Copy every line of the following data that includes the string "lines".

(Stored items)
◇ ◇ ◇ ◇
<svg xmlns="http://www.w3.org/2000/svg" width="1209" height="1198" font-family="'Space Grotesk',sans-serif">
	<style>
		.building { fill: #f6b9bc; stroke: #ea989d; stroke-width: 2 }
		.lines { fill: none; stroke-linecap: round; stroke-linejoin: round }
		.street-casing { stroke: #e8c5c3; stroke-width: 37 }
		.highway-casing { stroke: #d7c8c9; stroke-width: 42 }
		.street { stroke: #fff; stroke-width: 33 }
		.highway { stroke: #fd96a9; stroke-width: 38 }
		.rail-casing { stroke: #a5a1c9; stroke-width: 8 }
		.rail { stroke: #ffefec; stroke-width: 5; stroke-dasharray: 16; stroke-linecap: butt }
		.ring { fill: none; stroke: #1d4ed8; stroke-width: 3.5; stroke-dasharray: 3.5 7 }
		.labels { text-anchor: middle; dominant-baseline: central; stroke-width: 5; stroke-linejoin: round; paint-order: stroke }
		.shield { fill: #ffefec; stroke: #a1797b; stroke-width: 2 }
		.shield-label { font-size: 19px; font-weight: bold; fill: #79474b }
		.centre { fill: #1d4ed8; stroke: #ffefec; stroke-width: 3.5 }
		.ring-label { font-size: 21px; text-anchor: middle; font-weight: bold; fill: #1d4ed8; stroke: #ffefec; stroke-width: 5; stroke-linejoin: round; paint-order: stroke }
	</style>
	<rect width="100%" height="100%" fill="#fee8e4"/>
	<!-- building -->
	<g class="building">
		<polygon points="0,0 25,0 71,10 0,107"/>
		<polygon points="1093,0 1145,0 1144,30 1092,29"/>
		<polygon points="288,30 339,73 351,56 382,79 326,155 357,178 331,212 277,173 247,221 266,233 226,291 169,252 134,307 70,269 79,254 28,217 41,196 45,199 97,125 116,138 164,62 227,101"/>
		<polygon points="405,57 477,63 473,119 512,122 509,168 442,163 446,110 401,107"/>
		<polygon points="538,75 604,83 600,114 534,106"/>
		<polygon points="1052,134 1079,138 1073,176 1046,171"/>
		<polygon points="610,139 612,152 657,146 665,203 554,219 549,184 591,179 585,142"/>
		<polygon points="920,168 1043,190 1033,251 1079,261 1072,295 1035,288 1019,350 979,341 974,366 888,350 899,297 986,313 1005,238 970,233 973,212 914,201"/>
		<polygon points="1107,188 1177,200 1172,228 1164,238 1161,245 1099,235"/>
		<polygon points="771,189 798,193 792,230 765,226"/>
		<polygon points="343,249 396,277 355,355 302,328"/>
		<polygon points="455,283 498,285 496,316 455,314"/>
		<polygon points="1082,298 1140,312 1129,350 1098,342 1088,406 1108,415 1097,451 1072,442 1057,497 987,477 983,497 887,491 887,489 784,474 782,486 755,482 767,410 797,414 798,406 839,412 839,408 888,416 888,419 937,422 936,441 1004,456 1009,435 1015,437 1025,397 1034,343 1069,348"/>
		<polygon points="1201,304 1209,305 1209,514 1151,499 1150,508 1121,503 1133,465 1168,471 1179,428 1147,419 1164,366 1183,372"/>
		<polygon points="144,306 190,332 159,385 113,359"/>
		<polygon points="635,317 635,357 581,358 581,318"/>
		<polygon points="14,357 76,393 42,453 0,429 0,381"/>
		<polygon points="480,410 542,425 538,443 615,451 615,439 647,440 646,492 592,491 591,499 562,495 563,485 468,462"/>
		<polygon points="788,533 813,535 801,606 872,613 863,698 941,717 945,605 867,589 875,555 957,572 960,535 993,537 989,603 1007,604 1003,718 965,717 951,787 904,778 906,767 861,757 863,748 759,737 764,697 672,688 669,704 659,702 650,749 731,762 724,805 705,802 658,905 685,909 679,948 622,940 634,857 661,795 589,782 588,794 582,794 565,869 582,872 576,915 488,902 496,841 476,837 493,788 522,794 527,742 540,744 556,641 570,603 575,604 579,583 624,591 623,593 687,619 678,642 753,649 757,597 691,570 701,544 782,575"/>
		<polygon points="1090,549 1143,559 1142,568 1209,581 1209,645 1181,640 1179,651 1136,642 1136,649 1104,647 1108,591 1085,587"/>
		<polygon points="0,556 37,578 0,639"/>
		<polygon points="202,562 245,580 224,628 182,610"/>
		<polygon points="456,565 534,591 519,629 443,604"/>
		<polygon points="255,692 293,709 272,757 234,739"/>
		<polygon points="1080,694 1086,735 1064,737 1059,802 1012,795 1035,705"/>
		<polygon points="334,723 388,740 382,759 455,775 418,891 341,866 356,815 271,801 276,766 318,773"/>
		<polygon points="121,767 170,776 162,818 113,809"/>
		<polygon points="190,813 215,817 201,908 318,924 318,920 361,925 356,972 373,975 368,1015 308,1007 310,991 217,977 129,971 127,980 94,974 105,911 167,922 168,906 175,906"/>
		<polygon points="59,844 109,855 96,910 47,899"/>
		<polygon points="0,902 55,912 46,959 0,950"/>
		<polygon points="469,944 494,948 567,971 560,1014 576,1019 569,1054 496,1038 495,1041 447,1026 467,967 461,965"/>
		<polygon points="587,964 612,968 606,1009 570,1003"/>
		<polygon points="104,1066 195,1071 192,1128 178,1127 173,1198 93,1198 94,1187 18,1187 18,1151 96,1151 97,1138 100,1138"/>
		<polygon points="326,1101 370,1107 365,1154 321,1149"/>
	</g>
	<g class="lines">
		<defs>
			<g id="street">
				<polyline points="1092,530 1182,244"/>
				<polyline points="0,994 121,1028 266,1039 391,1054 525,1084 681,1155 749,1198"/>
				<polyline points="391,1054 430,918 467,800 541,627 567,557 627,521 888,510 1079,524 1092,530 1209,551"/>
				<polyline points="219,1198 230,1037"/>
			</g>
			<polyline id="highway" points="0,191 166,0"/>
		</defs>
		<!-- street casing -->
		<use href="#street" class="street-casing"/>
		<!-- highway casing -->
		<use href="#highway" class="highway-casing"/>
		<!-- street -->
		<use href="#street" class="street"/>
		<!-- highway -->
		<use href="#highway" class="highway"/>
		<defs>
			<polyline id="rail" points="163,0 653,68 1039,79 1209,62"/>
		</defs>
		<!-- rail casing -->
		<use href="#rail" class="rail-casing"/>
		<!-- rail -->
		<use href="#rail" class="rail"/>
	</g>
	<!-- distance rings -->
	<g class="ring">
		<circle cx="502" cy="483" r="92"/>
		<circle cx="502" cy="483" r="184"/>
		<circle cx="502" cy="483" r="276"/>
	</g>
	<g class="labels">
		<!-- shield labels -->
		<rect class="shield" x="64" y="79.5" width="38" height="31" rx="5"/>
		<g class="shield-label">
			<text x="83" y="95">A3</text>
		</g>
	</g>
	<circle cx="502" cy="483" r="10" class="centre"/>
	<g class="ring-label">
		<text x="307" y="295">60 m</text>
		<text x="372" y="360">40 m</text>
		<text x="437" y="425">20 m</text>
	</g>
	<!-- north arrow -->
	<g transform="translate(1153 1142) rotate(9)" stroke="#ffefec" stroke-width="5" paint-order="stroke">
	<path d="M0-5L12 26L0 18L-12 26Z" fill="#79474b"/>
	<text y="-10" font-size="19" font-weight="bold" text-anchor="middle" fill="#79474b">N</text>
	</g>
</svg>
◇ ◇ ◇ ◇
**RESPONSE TO THE EXERCISE:**
		.lines { fill: none; stroke-linecap: round; stroke-linejoin: round }
	<g class="lines">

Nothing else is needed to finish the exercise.